The Chris Paul Trade

imrs.phpOn the precipice of NBA free agency beginning this weekend, we've already had one major trade (the Jimmy Butler to Minnesota deal on draft night) but this morning saw some major news as the Los Angeles Clippers sent their star point guard Chris Paul to the Houston Rockets for Lou Williams, Patrick Beverley, Sam Dekker, DeAndre Liggins, Darrun Hilliard, Montrezl Harrell, Kyle Wiltjer, a first round draft pick + $661K. Some of these things might change but the major moving pieces going to LA for Paul are Williams, Beverley, Dekker, and Harrell. While the Clippers radically alter their team and head into an offseason full of great potential and change, the Rockets add an elite player to a roster with MVP runner-up James Harden, 2017 NBA Sixth Man of the Year Eric Gordon, and Ryan Anderson and put together talent that can compete with the world champion Golden State Warriors. The biggest knock on this trade and why it has some questioning its logic is that Harden and Paul are both "ball dominant" players. The both orchestrate their respective offenses, though obviously in different ways and by exhibiting different skills and traits. Both players rank in the top 10 of touches per game, with Harden at 99.2 and Paul at 86.2. Both players also keep the ball for about the same amount of time with each player averaging around 5 seconds per touch. These are both players who want the ball, control the ball for much of the time of possession, and who play best when they have the ball in their hands/are ball dominant.

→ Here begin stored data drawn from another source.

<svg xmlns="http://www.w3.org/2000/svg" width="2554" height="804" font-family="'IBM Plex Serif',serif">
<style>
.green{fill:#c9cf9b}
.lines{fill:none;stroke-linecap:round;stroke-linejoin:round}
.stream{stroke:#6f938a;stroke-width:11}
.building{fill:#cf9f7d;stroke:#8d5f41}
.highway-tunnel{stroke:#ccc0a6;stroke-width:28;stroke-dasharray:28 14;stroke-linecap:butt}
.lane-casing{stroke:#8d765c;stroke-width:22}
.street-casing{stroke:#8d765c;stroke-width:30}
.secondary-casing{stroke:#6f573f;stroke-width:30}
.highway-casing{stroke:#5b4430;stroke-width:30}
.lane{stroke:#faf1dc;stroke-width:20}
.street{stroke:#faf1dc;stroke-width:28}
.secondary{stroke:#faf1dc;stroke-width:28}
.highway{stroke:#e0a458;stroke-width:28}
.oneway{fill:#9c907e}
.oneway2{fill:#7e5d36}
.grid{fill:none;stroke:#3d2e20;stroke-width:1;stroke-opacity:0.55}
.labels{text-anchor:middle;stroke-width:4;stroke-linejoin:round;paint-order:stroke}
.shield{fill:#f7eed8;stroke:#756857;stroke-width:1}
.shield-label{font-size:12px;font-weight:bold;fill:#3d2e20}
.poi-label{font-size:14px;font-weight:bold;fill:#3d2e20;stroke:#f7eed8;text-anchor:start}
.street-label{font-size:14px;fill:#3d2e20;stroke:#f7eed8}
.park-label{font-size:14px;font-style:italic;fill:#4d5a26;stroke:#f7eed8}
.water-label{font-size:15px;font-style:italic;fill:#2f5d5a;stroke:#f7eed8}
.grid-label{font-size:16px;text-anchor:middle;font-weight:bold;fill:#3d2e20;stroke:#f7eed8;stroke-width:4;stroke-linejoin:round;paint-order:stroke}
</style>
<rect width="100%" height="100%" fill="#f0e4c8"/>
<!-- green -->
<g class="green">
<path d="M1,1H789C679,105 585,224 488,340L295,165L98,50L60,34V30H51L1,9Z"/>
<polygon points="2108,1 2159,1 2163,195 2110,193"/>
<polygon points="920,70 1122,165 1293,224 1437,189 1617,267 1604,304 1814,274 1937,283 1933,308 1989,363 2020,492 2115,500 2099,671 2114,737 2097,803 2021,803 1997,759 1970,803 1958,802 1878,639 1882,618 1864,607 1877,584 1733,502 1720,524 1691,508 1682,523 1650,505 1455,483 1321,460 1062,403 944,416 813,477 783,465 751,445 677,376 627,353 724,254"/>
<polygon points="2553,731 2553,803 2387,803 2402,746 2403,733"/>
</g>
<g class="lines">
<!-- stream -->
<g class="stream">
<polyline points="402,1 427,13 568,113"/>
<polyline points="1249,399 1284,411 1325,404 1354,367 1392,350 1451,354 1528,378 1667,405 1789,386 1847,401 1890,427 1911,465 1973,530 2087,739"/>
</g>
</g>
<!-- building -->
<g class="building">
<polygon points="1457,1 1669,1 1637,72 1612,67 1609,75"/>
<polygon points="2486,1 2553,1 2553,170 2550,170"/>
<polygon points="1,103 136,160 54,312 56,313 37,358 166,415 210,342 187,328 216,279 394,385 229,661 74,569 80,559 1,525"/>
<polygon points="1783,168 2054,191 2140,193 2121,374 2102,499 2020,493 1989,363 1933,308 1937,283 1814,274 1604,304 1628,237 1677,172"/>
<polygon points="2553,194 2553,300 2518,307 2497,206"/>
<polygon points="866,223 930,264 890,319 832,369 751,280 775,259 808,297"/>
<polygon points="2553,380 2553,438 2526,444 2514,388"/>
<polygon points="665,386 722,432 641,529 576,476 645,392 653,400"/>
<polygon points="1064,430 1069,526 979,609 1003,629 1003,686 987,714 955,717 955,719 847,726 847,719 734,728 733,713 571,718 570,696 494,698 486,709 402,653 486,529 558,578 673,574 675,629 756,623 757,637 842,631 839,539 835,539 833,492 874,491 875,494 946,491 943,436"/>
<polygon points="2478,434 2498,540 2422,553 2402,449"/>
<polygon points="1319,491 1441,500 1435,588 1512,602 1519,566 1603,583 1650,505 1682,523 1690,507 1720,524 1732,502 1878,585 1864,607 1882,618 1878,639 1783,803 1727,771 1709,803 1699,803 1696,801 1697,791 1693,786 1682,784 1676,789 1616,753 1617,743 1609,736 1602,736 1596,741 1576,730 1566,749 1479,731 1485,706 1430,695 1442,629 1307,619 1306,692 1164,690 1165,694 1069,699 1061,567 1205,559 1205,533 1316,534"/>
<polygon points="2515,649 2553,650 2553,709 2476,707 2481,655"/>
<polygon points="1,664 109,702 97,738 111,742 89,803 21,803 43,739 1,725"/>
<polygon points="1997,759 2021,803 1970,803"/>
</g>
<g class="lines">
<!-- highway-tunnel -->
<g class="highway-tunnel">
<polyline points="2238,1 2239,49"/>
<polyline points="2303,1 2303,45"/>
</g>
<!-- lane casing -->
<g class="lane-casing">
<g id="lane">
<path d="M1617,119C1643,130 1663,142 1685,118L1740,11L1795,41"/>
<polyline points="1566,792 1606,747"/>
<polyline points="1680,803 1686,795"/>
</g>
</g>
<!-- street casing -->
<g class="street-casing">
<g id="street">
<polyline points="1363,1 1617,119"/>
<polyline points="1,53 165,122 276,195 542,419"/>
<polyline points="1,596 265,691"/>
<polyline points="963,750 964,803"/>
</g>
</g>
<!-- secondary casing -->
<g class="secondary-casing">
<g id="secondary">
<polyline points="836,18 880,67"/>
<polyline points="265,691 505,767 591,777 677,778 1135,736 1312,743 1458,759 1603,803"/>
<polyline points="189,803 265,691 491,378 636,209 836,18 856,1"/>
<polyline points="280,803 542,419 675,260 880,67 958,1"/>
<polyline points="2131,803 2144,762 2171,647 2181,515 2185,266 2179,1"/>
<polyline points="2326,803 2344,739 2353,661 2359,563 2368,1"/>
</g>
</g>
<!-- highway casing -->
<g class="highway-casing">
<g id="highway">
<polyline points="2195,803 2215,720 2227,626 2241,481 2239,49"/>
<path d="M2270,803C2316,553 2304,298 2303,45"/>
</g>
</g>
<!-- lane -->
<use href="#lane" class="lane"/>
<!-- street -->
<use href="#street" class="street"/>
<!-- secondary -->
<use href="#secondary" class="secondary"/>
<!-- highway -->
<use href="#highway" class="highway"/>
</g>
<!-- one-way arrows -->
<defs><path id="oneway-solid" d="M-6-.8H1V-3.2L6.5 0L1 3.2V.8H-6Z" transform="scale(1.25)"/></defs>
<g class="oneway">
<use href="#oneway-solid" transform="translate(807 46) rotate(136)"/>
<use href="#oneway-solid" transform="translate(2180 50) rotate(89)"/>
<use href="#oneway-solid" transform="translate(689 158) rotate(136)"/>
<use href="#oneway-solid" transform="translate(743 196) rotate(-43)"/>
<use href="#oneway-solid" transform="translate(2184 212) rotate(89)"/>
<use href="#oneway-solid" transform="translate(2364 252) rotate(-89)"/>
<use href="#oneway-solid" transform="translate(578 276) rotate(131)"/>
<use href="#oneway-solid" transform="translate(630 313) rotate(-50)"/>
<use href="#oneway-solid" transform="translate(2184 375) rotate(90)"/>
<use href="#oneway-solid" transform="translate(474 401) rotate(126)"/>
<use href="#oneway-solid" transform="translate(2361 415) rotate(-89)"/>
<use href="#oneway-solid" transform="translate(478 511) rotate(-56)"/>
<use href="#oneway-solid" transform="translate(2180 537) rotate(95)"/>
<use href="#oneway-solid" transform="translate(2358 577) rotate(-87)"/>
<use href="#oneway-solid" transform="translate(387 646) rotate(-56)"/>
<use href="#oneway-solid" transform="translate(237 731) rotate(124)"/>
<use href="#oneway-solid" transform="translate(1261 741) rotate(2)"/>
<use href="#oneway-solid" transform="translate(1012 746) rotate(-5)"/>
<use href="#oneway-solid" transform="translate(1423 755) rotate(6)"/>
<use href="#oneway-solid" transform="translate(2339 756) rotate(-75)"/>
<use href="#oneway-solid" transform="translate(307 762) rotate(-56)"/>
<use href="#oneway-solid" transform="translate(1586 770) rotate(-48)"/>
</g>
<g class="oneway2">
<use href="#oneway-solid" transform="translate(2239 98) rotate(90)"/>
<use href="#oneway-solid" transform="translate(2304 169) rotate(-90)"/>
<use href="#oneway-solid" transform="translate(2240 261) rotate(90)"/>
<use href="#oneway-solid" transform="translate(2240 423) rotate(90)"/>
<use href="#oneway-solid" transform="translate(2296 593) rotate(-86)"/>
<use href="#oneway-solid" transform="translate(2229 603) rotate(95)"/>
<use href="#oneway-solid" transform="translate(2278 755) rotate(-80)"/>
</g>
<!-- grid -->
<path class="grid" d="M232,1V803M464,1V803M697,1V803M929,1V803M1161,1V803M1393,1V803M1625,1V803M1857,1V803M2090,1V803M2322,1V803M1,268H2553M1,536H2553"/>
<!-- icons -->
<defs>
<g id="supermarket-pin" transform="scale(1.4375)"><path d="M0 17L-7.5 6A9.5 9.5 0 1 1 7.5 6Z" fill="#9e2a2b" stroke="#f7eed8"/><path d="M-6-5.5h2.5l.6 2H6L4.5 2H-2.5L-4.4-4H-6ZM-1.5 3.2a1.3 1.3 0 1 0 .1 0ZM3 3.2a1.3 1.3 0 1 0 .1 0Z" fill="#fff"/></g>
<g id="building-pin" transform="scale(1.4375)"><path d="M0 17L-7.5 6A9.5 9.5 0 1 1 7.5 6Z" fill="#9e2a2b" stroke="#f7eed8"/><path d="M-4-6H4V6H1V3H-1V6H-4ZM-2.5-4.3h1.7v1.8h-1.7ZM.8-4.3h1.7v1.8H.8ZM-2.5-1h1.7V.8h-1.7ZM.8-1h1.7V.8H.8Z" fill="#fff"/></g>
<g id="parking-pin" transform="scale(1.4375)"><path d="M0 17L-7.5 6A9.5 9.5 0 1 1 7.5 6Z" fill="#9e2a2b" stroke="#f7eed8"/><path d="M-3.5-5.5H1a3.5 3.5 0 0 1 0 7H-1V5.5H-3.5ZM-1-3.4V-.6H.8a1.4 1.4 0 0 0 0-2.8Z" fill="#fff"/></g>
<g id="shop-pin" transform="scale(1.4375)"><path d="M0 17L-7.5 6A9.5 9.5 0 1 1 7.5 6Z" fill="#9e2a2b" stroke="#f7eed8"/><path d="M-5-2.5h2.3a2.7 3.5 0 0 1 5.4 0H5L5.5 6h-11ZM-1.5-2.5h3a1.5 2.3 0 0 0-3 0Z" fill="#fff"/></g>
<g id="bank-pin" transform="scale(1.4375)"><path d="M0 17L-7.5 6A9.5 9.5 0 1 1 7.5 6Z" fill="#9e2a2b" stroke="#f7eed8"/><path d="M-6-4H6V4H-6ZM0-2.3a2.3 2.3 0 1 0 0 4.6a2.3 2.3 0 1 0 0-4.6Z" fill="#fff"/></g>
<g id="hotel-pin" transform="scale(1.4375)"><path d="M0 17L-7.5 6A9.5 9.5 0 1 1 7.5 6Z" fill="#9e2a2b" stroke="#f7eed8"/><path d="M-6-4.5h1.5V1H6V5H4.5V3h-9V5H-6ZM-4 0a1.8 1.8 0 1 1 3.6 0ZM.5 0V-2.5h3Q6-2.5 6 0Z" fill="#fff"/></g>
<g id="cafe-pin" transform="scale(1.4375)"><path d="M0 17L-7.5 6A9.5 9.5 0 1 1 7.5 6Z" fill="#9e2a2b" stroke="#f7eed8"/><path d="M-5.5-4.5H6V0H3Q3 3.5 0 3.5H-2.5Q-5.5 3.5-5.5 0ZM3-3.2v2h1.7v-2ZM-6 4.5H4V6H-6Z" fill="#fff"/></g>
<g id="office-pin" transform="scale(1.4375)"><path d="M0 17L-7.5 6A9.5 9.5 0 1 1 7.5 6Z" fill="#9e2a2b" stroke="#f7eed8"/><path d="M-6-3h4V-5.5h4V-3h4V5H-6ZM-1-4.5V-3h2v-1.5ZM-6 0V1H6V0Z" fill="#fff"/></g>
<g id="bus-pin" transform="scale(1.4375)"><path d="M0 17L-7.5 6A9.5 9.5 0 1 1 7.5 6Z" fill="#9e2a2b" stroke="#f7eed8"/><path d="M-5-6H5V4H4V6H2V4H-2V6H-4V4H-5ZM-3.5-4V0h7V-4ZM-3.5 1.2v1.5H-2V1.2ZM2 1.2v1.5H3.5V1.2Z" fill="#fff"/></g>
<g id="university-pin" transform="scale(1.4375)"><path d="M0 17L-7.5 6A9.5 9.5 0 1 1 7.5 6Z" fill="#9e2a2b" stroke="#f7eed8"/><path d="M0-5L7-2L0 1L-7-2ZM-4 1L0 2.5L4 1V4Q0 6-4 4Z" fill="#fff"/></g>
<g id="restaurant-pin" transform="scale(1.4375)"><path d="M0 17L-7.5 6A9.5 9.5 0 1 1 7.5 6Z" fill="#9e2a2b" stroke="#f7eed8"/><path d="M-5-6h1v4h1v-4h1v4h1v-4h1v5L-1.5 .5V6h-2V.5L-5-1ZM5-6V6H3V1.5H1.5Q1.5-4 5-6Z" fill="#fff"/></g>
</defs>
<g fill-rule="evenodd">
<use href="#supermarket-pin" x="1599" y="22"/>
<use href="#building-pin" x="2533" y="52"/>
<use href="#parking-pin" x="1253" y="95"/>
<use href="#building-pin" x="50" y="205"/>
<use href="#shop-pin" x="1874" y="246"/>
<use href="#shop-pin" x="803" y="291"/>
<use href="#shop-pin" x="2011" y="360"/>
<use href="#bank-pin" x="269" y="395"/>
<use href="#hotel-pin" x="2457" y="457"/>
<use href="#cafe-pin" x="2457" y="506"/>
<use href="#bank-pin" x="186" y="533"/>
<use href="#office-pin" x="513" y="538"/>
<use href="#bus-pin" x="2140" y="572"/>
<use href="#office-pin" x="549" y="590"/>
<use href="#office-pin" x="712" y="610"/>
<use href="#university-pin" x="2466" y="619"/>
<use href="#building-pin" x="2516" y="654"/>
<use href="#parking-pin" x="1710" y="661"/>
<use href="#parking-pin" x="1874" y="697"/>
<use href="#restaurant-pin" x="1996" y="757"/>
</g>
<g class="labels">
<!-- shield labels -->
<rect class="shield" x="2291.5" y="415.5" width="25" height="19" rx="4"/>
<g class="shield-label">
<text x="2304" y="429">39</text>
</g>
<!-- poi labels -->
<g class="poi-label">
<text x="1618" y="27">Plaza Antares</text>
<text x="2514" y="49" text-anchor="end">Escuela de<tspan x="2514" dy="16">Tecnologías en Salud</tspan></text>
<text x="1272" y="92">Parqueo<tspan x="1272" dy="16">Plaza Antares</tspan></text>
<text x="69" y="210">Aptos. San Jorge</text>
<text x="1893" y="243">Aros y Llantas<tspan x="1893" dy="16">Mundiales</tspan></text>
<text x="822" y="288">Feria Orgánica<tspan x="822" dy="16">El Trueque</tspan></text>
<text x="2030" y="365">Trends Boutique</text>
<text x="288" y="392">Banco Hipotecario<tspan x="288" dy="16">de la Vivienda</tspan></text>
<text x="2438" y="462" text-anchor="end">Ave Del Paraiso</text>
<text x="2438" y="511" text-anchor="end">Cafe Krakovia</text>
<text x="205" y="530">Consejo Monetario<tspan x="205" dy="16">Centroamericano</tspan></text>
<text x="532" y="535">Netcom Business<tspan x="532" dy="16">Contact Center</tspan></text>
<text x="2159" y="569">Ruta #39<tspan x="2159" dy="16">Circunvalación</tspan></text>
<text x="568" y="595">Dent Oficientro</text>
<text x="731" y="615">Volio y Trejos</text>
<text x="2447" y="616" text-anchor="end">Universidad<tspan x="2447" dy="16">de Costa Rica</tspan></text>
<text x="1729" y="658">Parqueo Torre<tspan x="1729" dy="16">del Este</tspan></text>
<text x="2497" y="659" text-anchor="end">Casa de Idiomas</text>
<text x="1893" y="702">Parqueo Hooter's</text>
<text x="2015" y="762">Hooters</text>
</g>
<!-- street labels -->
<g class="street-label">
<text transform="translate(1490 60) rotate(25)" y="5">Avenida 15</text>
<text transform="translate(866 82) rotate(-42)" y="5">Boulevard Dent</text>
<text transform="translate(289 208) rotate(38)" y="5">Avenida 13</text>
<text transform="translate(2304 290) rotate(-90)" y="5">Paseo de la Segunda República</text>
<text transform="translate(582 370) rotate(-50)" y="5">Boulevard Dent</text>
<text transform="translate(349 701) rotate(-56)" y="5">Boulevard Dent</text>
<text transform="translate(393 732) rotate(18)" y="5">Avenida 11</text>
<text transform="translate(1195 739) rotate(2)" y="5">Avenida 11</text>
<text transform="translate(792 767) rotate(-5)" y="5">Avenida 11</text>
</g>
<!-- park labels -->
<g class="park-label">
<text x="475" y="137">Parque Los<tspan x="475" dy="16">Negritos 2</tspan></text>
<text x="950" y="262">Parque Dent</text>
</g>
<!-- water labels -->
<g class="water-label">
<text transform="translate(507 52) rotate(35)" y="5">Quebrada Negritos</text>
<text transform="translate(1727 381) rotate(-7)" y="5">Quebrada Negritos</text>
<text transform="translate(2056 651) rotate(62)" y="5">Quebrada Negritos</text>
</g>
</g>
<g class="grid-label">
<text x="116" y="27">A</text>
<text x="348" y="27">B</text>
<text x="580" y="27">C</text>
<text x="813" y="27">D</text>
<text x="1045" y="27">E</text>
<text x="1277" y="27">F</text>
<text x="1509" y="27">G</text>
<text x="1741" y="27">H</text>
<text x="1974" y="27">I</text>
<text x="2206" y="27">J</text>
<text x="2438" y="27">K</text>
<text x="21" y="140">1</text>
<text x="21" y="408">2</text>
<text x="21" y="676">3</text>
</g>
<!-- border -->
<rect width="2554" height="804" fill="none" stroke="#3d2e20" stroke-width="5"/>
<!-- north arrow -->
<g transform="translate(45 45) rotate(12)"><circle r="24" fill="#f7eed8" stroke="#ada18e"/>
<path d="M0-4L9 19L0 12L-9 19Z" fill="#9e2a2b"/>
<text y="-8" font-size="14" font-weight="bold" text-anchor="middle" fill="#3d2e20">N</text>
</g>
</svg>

This is not to say that I think this won't work for Houston. Paul's prowess as a passer and facilitator should, in Mike D'Antoni's fast pace offense, fit in nicely even if Paul isn't scoring as much. Also Paul's a pretty strong defender, possessing a good defensive rating and the second best net rating amongst guards, so you shore up the defensive qualities to your backcourt if you are Houston. Both players are pretty good catch-and-shoot players, which is something they will need to develop sharing the Rockets backcourt.

What I do think is that the ways in which Paul and Harden's games overlap means you are taking away one of the things that they do well. If you're letting Paul really control the ball and using Harden more off the ball, you're taking away some of the things that make him special. Now he can still do things better than many of the shooting guards in the league, but you've taken away something from his game. It might be small, but it's still going to have an impact especially at the highest echelons of basketball play. The same goes for Paul's game as well as he is still a very good player if he's not as central to the offense but he's not the great player he would be otherwise.

I also do wonder how Paul, who is not a young player anymore and has had his fair share of injuries, holds up in Mike D'Antoni's more fast-paced offense and how the movement involved goes with Paul's more focused and deliberate style of play. These things, coupled with the loss of depth (Beverley, Williams, and Dekker were all interesting or important pieces to this Rockets team last year and I do wonder if Paul's game makes up for all that) gives me pause when I consider this trade. The Rockets certainly got a great player and will be better next year but whether it makes them better to the point where they're on the Warriors level/are an elite team remains to be seen and I think there are some issues that make me think this won't be the case.

Now, to address the issue of depth on their roster, the Rockets have been looking to add another player whether it be Paul George or Carmelo Anthony. George would move the Rockets closer to the Warriors (though it seems unlikely/do the Rockets have the assets to make that trade happen) while acquiring Anthony if he were bought out by the Knicks does not seem like a move in team building but rather in talent acquisition. Anthony is a player that is a "ball stopper" as well and if he's stopping the ball you're keeping it out of the hands of two other elite players and thus not maximizing your resources. Acquiring Paul feels a bit like this as well, as though the lesson of the Warriors and Kevin Durant is simply "get a great player." Durant is not just a top-flight talent but he represents the ideal small forward in the Warriors system. Now Durant would be perfect in many systems but with the things the Warriors want to do on both sides of the ball, a player with the particular skills and attributes of Durant is what is needed to reach the ideal and perfected vision of this team. Putting in a player that mirrors Durant's numbers and production but does not possess his style and features would not yield the conclusions that we saw this season. If you think the Warriors just added another MVP and that's why they won this year then you've missed the point of this whole thing and why the signing of Durant made so much sense.

Signing Durant, in addition to bringing in more talent and someone who can help share the load with Stephen Curry, was about acquiring a perfect player for the way the Warriors want to play. The Rockets acquiring Chris Paul, however, does not feel like that and instead feels like it's about the acquisition of more talent alone, redundancies be damned. There were elements of this in the Wade-LeBron pairing in Miami and why Chris Bosh was such an interesting player for that team. It will have a positive effect on the Rockets and I think they will be better and stronger than last year but I also think we must distinguish between acquiring talent and acquiring talent that fits within a system that enables a team to play at the highest level possible.